34 NZ Meat Workers Union v South Pacific Meats [2015] NZEmpC 138 at [78]; Radius Residential Care v New Zealand Nurses Organisation Inc [2016] NZEmpC 86 at [29].
breached this undertaking when it included a document obtained in discovery in these proceedings in its application to the ERA in December 2021.
[70] I find that there is no merit to Mutual’s opposition to this application. The solicitor for Green Way responsible for the inadvertent disclosure in the ERA of relevant discovery documents has apologised and accepted full responsibility for the inadvertent error. There is, of course, no contempt application before me and, whilst a regrettable omission, it provides no basis for me to decline to make the orders sought. There is undoubtedly clear overlap between the proceedings in this Court and those in the ERA and the circumstances of the error are understandable.
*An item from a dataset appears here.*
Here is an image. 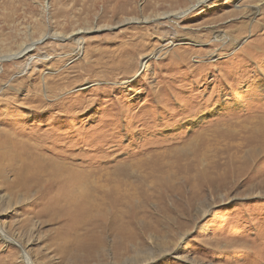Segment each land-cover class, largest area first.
<instances>
[{"label": "rangeland", "instance_id": "obj_1", "mask_svg": "<svg viewBox=\"0 0 264 264\" xmlns=\"http://www.w3.org/2000/svg\"><path fill=\"white\" fill-rule=\"evenodd\" d=\"M103 1L0 0V264H264V0Z\"/></svg>", "mask_w": 264, "mask_h": 264}, {"label": "bare ground", "instance_id": "obj_2", "mask_svg": "<svg viewBox=\"0 0 264 264\" xmlns=\"http://www.w3.org/2000/svg\"><path fill=\"white\" fill-rule=\"evenodd\" d=\"M112 0H105L103 1L105 5H108ZM123 1V5H127V0H122ZM74 4H77L74 3ZM111 6V5H110ZM13 8V7H12ZM72 8H62V13L66 16L65 17V20L67 21L68 18L70 19L69 17V13L72 12V14L74 16H79L82 12H83V9H72L73 11H71ZM185 11V10H184ZM255 12V9L251 10L250 12V15ZM61 13V12H60ZM184 14V12H182ZM181 13V14H182ZM182 14V15H183ZM63 16V15H62ZM7 19V18H6ZM5 21V20H4ZM69 22V21H68ZM53 35L55 37H59V33L56 34V33H53ZM220 37L221 39L223 40V42H226L227 40H232L234 41L233 38H230L229 36L225 35V34H220ZM225 36V38H224ZM61 38V37H59ZM235 43V42H234ZM128 46V45H126ZM28 46H25L23 47L18 53L22 52V51H26L28 50ZM126 49V48H124ZM123 50V49H122ZM163 50V48H160V49H157L155 51V53L157 52H161ZM125 51V50H124ZM130 51V50H128ZM127 51V52H128ZM164 51V50H163ZM17 53V54H18ZM126 53V51H125ZM131 53V52H130ZM129 53V54H130ZM160 54V53H159ZM128 55V54H127ZM126 56V55H124ZM183 58V57H182ZM262 114V113H261ZM264 116V114H262ZM264 122V121H263ZM262 130V129H261ZM263 131V130H262ZM261 132V131H260ZM253 133L255 134V132L253 131ZM259 133V132H258ZM253 135V134H252ZM254 137V139L256 140H253L252 138ZM251 138V137H250ZM251 139H249L250 141L247 143V146H248V149H247V157L248 159L247 160H250L252 161L253 158L257 156V154H259L260 152L262 153L264 151V132H262L260 135H256V136H252ZM254 141V142H253ZM261 156V155H260ZM259 156V157H260ZM263 158V157H262ZM256 160V159H254ZM51 172V171H50ZM58 172V171H57ZM54 176V174H53ZM118 177V176H117ZM110 178V177H108ZM73 181V179H72ZM76 181V180H75ZM106 187V186H105ZM118 186H115V188H117ZM114 188V187H113ZM105 189V188H104ZM103 189V190H104ZM112 189V188H111ZM109 190L107 189L105 191V193L101 196V197H96L95 200H93V202H90L89 200L87 199H83V203L86 207L85 209V212H86V215L88 217H90V228L87 229L86 233H85V238L84 240H86V244H88L90 246V248H92L93 246L97 247L101 242V237L104 235L105 233V230H108V229H117V233H120L119 235L122 237L123 236H127L128 234L131 235V233L129 232V230L127 231V223L128 222H121L119 223V225H117V227L115 228V221H113V215H112V212L115 211V209H117L114 205H120L121 203L120 202H116L115 204H113V196L112 194H110L112 196V198L110 199L109 197V193H111L113 191L112 190ZM102 190V191H103ZM115 197V196H114ZM113 201V202H112ZM90 202V203H89ZM129 214V213H128ZM88 217L86 218H80L79 221H78V224L80 223H83L84 221H86L88 219ZM128 218V216H127ZM129 220V219H128ZM74 226H77V225H74ZM83 228V227H82ZM78 233V232H77ZM0 234L2 235V238L4 239V237H6V240L8 241L9 239H11V237H9L8 233L5 231V228L3 226V224L0 223ZM76 235V234H75ZM130 237V236H129ZM19 245L21 246L22 248V251H25L24 250V245L23 244H20ZM93 249V248H92ZM24 256H26L27 258V261L29 260V257L26 255V251L24 253ZM31 263L30 264H33L32 261H30Z\"/></svg>", "mask_w": 264, "mask_h": 264}]
</instances>
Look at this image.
[71] As to the concern about privilege against self-incrimination, that is a matter which can be addressed as part of the ERA process. Proceedings in that jurisdiction are of course investigative in nature and it will be for the Authority member to determine how any issue of privilege against self-incrimination is to be managed.35
[72] Leave is reserved to seek further directions from this Court on these issues should that be necessary.
Result
[73]I make the following orders and directions:
(a)Mutual’s application to strike out the fourth cause of action, namely breach of the Fair Trading Act 1986, is dismissed;
(b)I grant Green Way’s application that the parties’ respective experts confer on the appropriate scope and methodology for searching and analysing the yield and on the terms set out in this judgment. The experts are to meet, and to file and serve a joint report recording matters on which they agree or disagree, including any reasons for disagreement, by 24 June 2022;
35 See Employment Relations Act 2000, s 160.
(c)If the experts agree that there should be a further search of the yield and on the basis of any agreed terms in methodology, then the defendant is to carry out that further search in accordance with the experts’ scope and methodology and to file and serve a further affidavit of documents based on such search by 22 July 2022;
(d)The experts involved are to maintain confidentiality and are not to use or disclose to any person any material from the yield which is not relevant to the proceedings;
(e)The experts may jointly seek directions/guidance from the parties’ legal advisers and those directions/guidance are to be provided jointly and in writing by the parties’ legal advisers. However, this does not preclude the individual expert from seeking confidential legal advice from the relevant party’s legal adviser;
(f)I grant the plaintiff’s application for particular discovery in relation to the payslips for the former employees and bank data from 1 October 2020 to 30 June 2021 (cl 1.1(a) and (b) of the plaintiff’s application of 2 February 2022);
(g)I also grant the plaintiff’s application for particular discovery in relation to the scanned data and specific invoices and information about Mutual’s asbestos removal and demolition work from 1 October 2020 until 30 June 2021 and on the terms set out in this judgment (paragraph 1.1(d) of the plaintiff’s application of 2 February 2022);
(h)The defendant is to file and serve a further affidavit of documents in accordance with r 8.19 by 24 June 2022;
(i)I grant the plaintiff’s application for leave to use documents obtained through discovery in these proceedings that relate to the plaintiff’s former employees in the Employment Relations Authority proceedings (file number 3159745/6/7) and on terms set out in this judgment.
[74] As to costs, I am of the preliminary view, that having succeeded on all applications, the plaintiff is entitled to costs and on a 2B basis. If the parties cannot agree on costs, then memoranda are to be filed and served (no more than three pages) by 3 June 2022.